◆ Information shown ◆
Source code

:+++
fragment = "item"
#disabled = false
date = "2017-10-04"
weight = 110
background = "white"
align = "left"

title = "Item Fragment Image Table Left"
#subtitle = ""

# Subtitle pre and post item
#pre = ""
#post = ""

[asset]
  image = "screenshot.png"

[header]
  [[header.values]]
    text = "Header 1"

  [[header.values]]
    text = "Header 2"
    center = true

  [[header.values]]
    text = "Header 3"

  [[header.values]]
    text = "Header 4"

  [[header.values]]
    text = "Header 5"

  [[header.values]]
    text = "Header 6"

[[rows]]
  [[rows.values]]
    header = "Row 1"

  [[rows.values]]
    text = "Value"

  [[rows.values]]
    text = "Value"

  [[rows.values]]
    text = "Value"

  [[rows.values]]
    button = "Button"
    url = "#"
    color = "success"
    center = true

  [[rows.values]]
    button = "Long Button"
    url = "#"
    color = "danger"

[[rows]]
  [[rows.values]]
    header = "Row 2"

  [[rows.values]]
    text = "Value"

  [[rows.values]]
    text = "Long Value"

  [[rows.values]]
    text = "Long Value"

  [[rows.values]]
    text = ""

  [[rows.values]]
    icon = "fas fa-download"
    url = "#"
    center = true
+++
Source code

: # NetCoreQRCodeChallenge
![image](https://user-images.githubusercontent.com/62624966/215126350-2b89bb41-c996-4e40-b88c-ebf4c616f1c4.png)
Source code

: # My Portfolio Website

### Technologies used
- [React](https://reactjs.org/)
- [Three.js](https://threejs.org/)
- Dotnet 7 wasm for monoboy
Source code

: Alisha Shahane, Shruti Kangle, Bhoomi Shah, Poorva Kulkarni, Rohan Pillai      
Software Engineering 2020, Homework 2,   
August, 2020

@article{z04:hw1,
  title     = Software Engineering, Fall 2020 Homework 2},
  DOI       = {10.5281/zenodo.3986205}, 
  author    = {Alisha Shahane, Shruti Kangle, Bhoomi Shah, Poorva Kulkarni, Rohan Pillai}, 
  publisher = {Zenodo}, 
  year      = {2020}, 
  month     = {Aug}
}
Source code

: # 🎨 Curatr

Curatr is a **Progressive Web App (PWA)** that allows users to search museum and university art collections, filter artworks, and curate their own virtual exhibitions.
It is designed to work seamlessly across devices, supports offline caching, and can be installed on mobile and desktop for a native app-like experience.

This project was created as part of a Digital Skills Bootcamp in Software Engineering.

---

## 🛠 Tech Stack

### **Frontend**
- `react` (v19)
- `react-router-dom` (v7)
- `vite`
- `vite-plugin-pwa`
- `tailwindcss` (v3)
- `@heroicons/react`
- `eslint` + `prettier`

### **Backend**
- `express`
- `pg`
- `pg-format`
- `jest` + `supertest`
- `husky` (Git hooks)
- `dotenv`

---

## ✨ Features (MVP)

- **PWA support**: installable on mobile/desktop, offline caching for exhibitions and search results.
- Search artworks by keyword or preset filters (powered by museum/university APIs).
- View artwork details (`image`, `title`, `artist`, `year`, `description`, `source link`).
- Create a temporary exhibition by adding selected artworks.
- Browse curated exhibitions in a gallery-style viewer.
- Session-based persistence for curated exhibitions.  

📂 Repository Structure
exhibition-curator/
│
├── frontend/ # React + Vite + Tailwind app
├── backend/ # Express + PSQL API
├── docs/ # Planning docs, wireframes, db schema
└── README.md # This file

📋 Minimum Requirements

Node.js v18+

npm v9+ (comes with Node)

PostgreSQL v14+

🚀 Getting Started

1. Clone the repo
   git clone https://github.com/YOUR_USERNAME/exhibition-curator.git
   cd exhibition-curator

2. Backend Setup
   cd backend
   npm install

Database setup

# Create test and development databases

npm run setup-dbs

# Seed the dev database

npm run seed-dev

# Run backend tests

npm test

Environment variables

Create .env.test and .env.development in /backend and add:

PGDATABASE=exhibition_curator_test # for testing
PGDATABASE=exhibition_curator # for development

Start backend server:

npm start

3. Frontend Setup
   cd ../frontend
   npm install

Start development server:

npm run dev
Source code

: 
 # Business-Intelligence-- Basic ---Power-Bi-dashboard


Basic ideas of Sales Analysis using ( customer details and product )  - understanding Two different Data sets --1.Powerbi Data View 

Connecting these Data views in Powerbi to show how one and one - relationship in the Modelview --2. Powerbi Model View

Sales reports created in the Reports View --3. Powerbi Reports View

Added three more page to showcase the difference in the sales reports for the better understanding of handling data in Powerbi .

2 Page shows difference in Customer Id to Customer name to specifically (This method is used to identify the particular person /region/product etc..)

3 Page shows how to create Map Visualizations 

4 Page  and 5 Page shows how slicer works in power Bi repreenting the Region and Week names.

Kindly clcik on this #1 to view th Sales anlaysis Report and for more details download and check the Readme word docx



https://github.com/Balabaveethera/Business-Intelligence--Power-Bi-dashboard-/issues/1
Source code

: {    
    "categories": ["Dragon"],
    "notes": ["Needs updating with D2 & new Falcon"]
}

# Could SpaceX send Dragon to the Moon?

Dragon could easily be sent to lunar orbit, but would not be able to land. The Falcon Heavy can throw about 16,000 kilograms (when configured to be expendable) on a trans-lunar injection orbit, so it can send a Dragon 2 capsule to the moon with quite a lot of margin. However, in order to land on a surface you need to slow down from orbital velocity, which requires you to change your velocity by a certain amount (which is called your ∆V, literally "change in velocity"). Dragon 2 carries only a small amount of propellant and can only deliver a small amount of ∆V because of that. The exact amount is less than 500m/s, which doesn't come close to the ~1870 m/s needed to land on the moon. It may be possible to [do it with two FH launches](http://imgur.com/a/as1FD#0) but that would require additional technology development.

◆ Task statement ◆
Copy out every one of the lines above word for word, keeping their wording, spelling, and punctuation unchanged.

◆ Result below ◆
Source code

:+++
fragment = "item"
#disabled = false
date = "2017-10-04"
weight = 110
background = "white"
align = "left"

title = "Item Fragment Image Table Left"
#subtitle = ""

# Subtitle pre and post item
#pre = ""
#post = ""

[asset]
  image = "screenshot.png"

[header]
  [[header.values]]
    text = "Header 1"

  [[header.values]]
    text = "Header 2"
    center = true

  [[header.values]]
    text = "Header 3"

  [[header.values]]
    text = "Header 4"

  [[header.values]]
    text = "Header 5"

  [[header.values]]
    text = "Header 6"

[[rows]]
  [[rows.values]]
    header = "Row 1"

  [[rows.values]]
    text = "Value"

  [[rows.values]]
    text = "Value"

  [[rows.values]]
    text = "Value"

  [[rows.values]]
    button = "Button"
    url = "#"
    color = "success"
    center = true

  [[rows.values]]
    button = "Long Button"
    url = "#"
    color = "danger"

[[rows]]
  [[rows.values]]
    header = "Row 2"

  [[rows.values]]
    text = "Value"

  [[rows.values]]
    text = "Long Value"

  [[rows.values]]
    text = "Long Value"

  [[rows.values]]
    text = ""

  [[rows.values]]
    icon = "fas fa-download"
    url = "#"
    center = true
+++
Source code

: # NetCoreQRCodeChallenge
![image](https://user-images.githubusercontent.com/62624966/215126350-2b89bb41-c996-4e40-b88c-ebf4c616f1c4.png)
Source code

: # My Portfolio Website

### Technologies used
- [React](https://reactjs.org/)
- [Three.js](https://threejs.org/)
- Dotnet 7 wasm for monoboy
Source code

: Alisha Shahane, Shruti Kangle, Bhoomi Shah, Poorva Kulkarni, Rohan Pillai      
Software Engineering 2020, Homework 2,   
August, 2020

@article{z04:hw1,
  title     = Software Engineering, Fall 2020 Homework 2},
  DOI       = {10.5281/zenodo.3986205}, 
  author    = {Alisha Shahane, Shruti Kangle, Bhoomi Shah, Poorva Kulkarni, Rohan Pillai}, 
  publisher = {Zenodo}, 
  year      = {2020}, 
  month     = {Aug}
}
Source code

: # 🎨 Curatr

Curatr is a **Progressive Web App (PWA)** that allows users to search museum and university art collections, filter artworks, and curate their own virtual exhibitions.
It is designed to work seamlessly across devices, supports offline caching, and can be installed on mobile and desktop for a native app-like experience.

This project was created as part of a Digital Skills Bootcamp in Software Engineering.

---

## 🛠 Tech Stack

### **Frontend**
- `react` (v19)
- `react-router-dom` (v7)
- `vite`
- `vite-plugin-pwa`
- `tailwindcss` (v3)
- `@heroicons/react`
- `eslint` + `prettier`

### **Backend**
- `express`
- `pg`
- `pg-format`
- `jest` + `supertest`
- `husky` (Git hooks)
- `dotenv`

---

## ✨ Features (MVP)

- **PWA support**: installable on mobile/desktop, offline caching for exhibitions and search results.
- Search artworks by keyword or preset filters (powered by museum/university APIs).
- View artwork details (`image`, `title`, `artist`, `year`, `description`, `source link`).
- Create a temporary exhibition by adding selected artworks.
- Browse curated exhibitions in a gallery-style viewer.
- Session-based persistence for curated exhibitions.  

📂 Repository Structure
exhibition-curator/
│
├── frontend/ # React + Vite + Tailwind app
├── backend/ # Express + PSQL API
├── docs/ # Planning docs, wireframes, db schema
└── README.md # This file

📋 Minimum Requirements

Node.js v18+

npm v9+ (comes with Node)

PostgreSQL v14+

🚀 Getting Started

1. Clone the repo
   git clone https://github.com/YOUR_USERNAME/exhibition-curator.git
   cd exhibition-curator

2. Backend Setup
   cd backend
   npm install

Database setup

# Create test and development databases

npm run setup-dbs

# Seed the dev database

npm run seed-dev

# Run backend tests

npm test

Environment variables

Create .env.test and .env.development in /backend and add:

PGDATABASE=exhibition_curator_test # for testing
PGDATABASE=exhibition_curator # for development

Start backend server:

npm start

3. Frontend Setup
   cd ../frontend
   npm install

Start development server:

npm run dev
Source code

: 
 # Business-Intelligence-- Basic ---Power-Bi-dashboard


Basic ideas of Sales Analysis using ( customer details and product )  - understanding Two different Data sets --1.Powerbi Data View 

Connecting these Data views in Powerbi to show how one and one - relationship in the Modelview --2. Powerbi Model View

Sales reports created in the Reports View --3. Powerbi Reports View

Added three more page to showcase the difference in the sales reports for the better understanding of handling data in Powerbi .

2 Page shows difference in Customer Id to Customer name to specifically (This method is used to identify the particular person /region/product etc..)

3 Page shows how to create Map Visualizations 

4 Page  and 5 Page shows how slicer works in power Bi repreenting the Region and Week names.

Kindly clcik on this #1 to view th Sales anlaysis Report and for more details download and check the Readme word docx



https://github.com/Balabaveethera/Business-Intelligence--Power-Bi-dashboard-/issues/1
Source code

: {    
    "categories": ["Dragon"],
    "notes": ["Needs updating with D2 & new Falcon"]
}

# Could SpaceX send Dragon to the Moon?

Dragon could easily be sent to lunar orbit, but would not be able to land. The Falcon Heavy can throw about 16,000 kilograms (when configured to be expendable) on a trans-lunar injection orbit, so it can send a Dragon 2 capsule to the moon with quite a lot of margin. However, in order to land on a surface you need to slow down from orbital velocity, which requires you to change your velocity by a certain amount (which is called your ∆V, literally "change in velocity"). Dragon 2 carries only a small amount of propellant and can only deliver a small amount of ∆V because of that. The exact amount is less than 500m/s, which doesn't come close to the ~1870 m/s needed to land on the moon. It may be possible to [do it with two FH launches](http://imgur.com/a/as1FD#0) but that would require additional technology development.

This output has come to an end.